* [Given instruction 1]: According to the article about The Golden Dreydl, why did Kushner play the music while writing the children's novel?

* [Extracted text]:
We're Golden

By PENNY SCHWARTZ

Talk about spin.

Ellen Kushner’s, The Golden Dreydl, is an original Hanukkah tale on its fourth landing: in just seven years, it’s been recorded with the Shirim Klezmer Orchestra, broadcast on national radio, performed live in theaters, and most recently published as an illustrated children’s book.

So far, it’s a Gimel every time.

“At first, I thought, ‘This is going to be easy,’” Kushner told JBooks.com, referring to the process of writing a children’s book based on her earlier versions of the story. She figured she’d take her script, add a few he said, she saids, and the writing would be done. But that would be the lazy way out, Kushner admitted.

“I wanted to make it a book you wanted to read when you were a kid,” she said in a phone conversation from San Diego, where she was speaking about her book to a group of young children.

In the book, Kushner’s characters and the family relationships are developed more fully. She set a high bar, to see if she could make one kid feel the way she felt as a child when she read the Narnia books.

The tale, whose spirited 11-year-old heroine, Sara, finds herself transported from her family’s disappointing Hanukah party back in time to the days of King Solomon and the Queen of Sheba, is itself a loosely based spin on Tchaikovsky’s Nutcracker Suite.

The host of WGBH’s Sound and Spirit, a weekly radio program broadcast nationally on public radio, Kushner is also the successful author of several novels, including her latest, The Privilege of the Sword.

Kushner was inspired to create the story when she first heard Boston-based Shirim’s performance of their Klezmerized version of the Nutcracker Suite, described by Shirim’s band leader, Glenn Dickson, as a playful and somewhat irreverent musical revenge against the yearly onslaught of Christmas music.

As a child, Kushner recalled, she basked in the delight of the original Tchaikovsky ballet, dancing around her living room dressed in a frilly petticoat dreaming of Clara, and the Sugar Plum Fairies.

The original collaboration with the band, which resulted in an audio CD and yearly live productions, was all about the music, Kushner said. When writing the children’s novel, she would play the music to remind herself of its roots and to keep her in a good mood.

The Tale

The tale begins at a large family Hanukkah gathering with aunts, uncles, and lots of cousins. The all-too-predictable annual party is interrupted by the unexpected appearance of the mysterious Tanta Miriam.

“It was an old, old lady, with a huge old satchel on her shoulders. Her hair was as white as the moon, and she was all wrapped up in layers and layers of scarves, scarves like all the colors of the world.”

Winn-Lederer’s full-page black and white illustration depicts a grand and worldly-wise woman with wild hair, and penetrating eyes.

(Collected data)
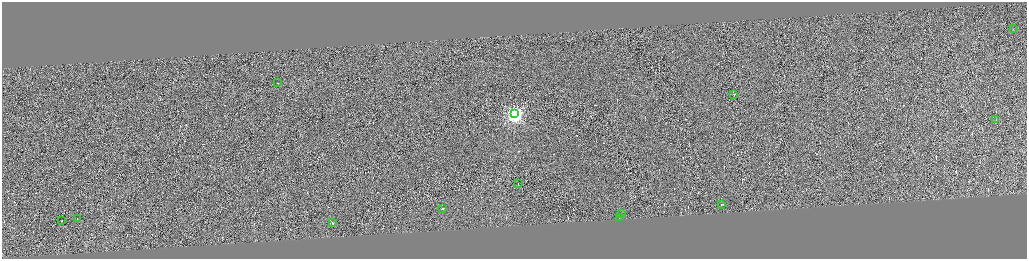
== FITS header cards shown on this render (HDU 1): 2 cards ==
NAXIS1  =                 4100
NAXIS2  =                 1026

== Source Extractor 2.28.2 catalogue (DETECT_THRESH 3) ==
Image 4100 x 1026 px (HDU 1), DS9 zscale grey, zoomed out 1/4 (1 PNG px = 4 x 4 image px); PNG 1029 x 261 px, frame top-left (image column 3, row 1026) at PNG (2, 2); each listed source drawn as its Kron ellipse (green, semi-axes under 4 px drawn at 4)
Background 0.286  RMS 4.1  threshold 12.4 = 3 sigma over >= 5 px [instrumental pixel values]
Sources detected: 334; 321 cannot appear on this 1/4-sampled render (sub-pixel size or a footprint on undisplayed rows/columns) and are neither listed nor drawn; the other 13 listed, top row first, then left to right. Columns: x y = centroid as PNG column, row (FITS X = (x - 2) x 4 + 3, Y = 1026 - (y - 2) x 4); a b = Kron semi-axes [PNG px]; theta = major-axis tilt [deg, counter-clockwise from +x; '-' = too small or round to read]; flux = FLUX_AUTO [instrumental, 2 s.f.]
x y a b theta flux
1013 29 2 1 - 12000
277 83 2 1 - 10000
734 94 2 1 - 27000
515 114 4 3 - 820000
996 119 2 1 - 12000
518 183 2 1 - 12000
722 204 3 1 - 27000
443 208 3 1 - 27000
621 214 2 1 - 16000
77 218 2 1 - 14000
619 218 2 1 - 13000
62 221 2 1 - 30000
332 223 2 1 - 22000
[321 sub-pixel or undisplayed-footprint detections neither listed nor drawn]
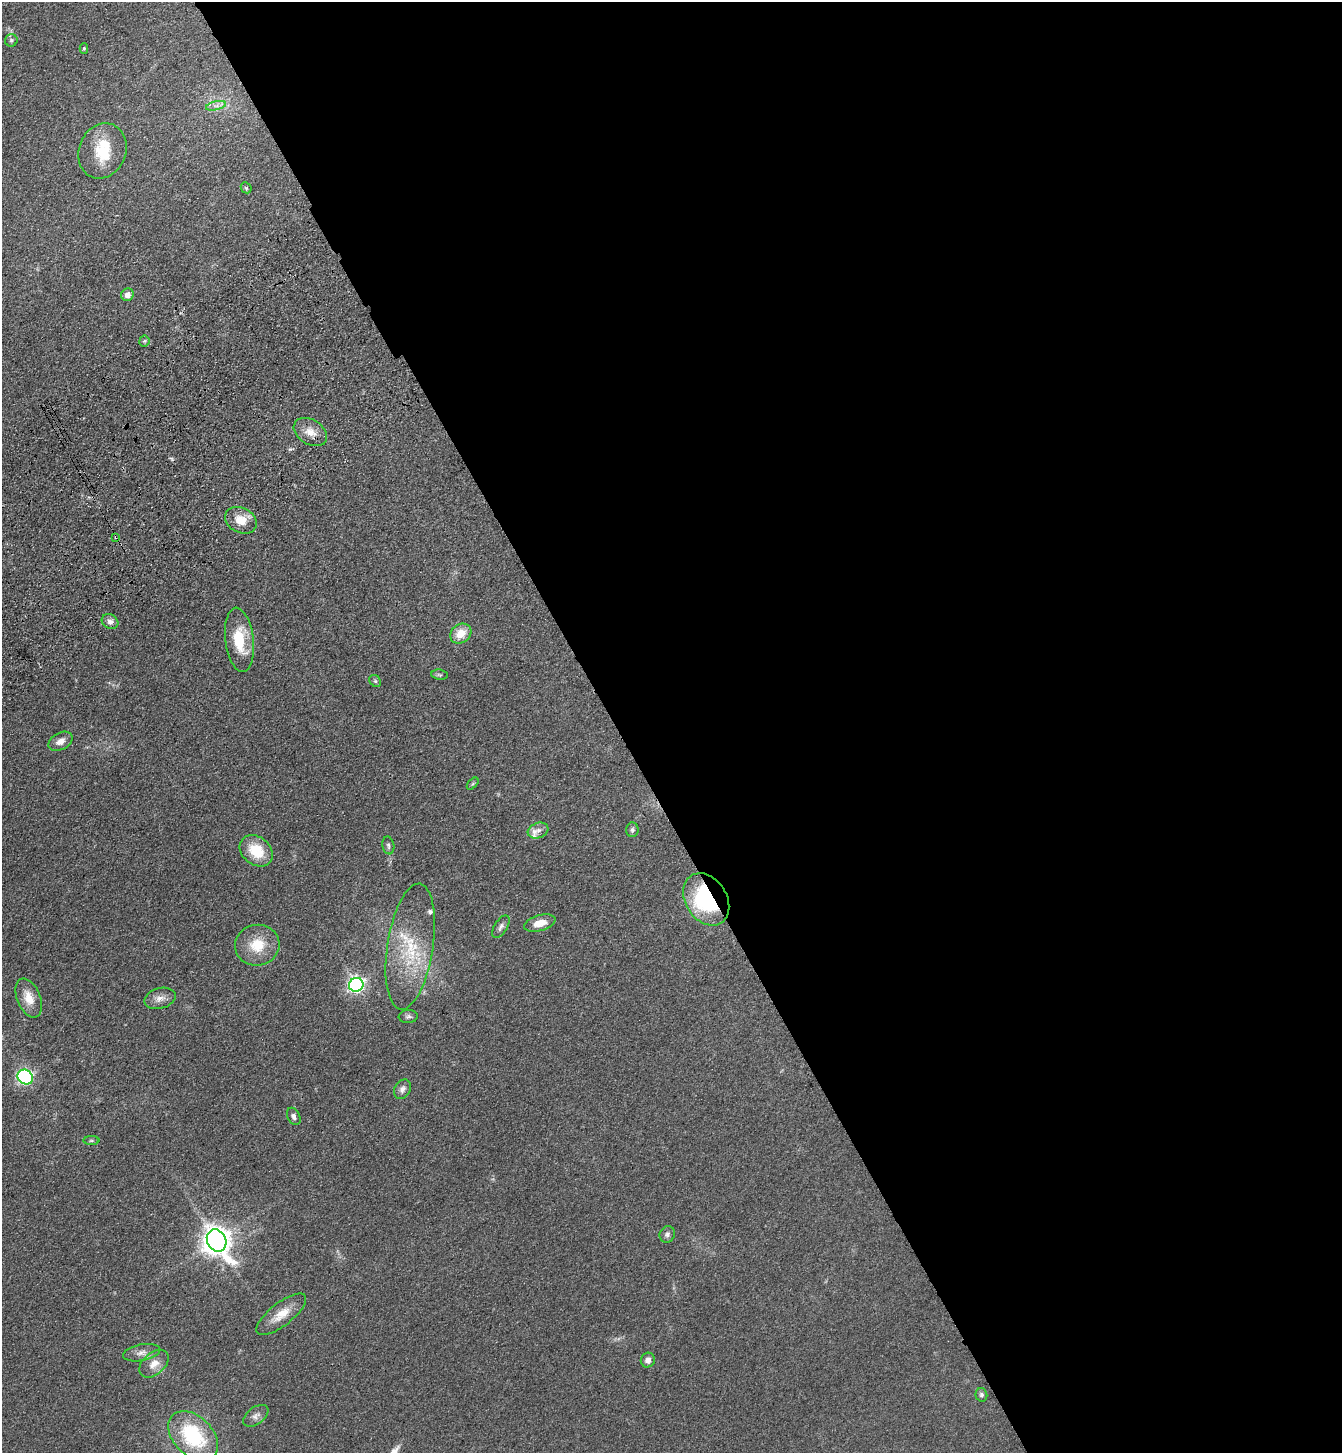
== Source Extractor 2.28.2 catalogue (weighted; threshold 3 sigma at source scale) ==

* [Given instruction 2]: Rewrite the lines in the entries, from the line containing "2.28.2 catalogue (DETECT_THRESH" through the end of the entries, as a numbered list, omitting blank lines. Leave the pictures out.

* [Written reply 1]: She played it to remind herself of the story's roots in the music and to keep herself in a good mood.

* [Written reply 2]:
1. == Source Extractor 2.28.2 catalogue (DETECT_THRESH 3) ==
2. Image 4100 x 1026 px (HDU 1), DS9 zscale grey, zoomed out 1/4 (1 PNG px = 4 x 4 image px); PNG 1029 x 261 px, frame top-left (image column 3, row 1026) at PNG (2, 2); each listed source drawn as its Kron ellipse (green, semi-axes under 4 px drawn at 4)
3. Background 0.286  RMS 4.1  threshold 12.4 = 3 sigma over >= 5 px [instrumental pixel values]
4. Sources detected: 334; 321 cannot appear on this 1/4-sampled render (sub-pixel size or a footprint on undisplayed rows/columns) and are neither listed nor drawn; the other 13 listed, top row first, then left to right. Columns: x y = centroid as PNG column, row (FITS X = (x - 2) x 4 + 3, Y = 1026 - (y - 2) x 4); a b = Kron semi-axes [PNG px]; theta = major-axis tilt [deg, counter-clockwise from +x; '-' = too small or round to read]; flux = FLUX_AUTO [instrumental, 2 s.f.]
5. x y a b theta flux
6. 1013 29 2 1 - 12000
7. 277 83 2 1 - 10000
8. 734 94 2 1 - 27000
9. 515 114 4 3 - 820000
10. 996 119 2 1 - 12000
11. 518 183 2 1 - 12000
12. 722 204 3 1 - 27000
13. 443 208 3 1 - 27000
14. 621 214 2 1 - 16000
15. 77 218 2 1 - 14000
16. 619 218 2 1 - 13000
17. 62 221 2 1 - 30000
18. 332 223 2 1 - 22000
19. [321 sub-pixel or undisplayed-footprint detections neither listed nor drawn]
20. == Source Extractor 2.28.2 catalogue (weighted; threshold 3 sigma at source scale) ==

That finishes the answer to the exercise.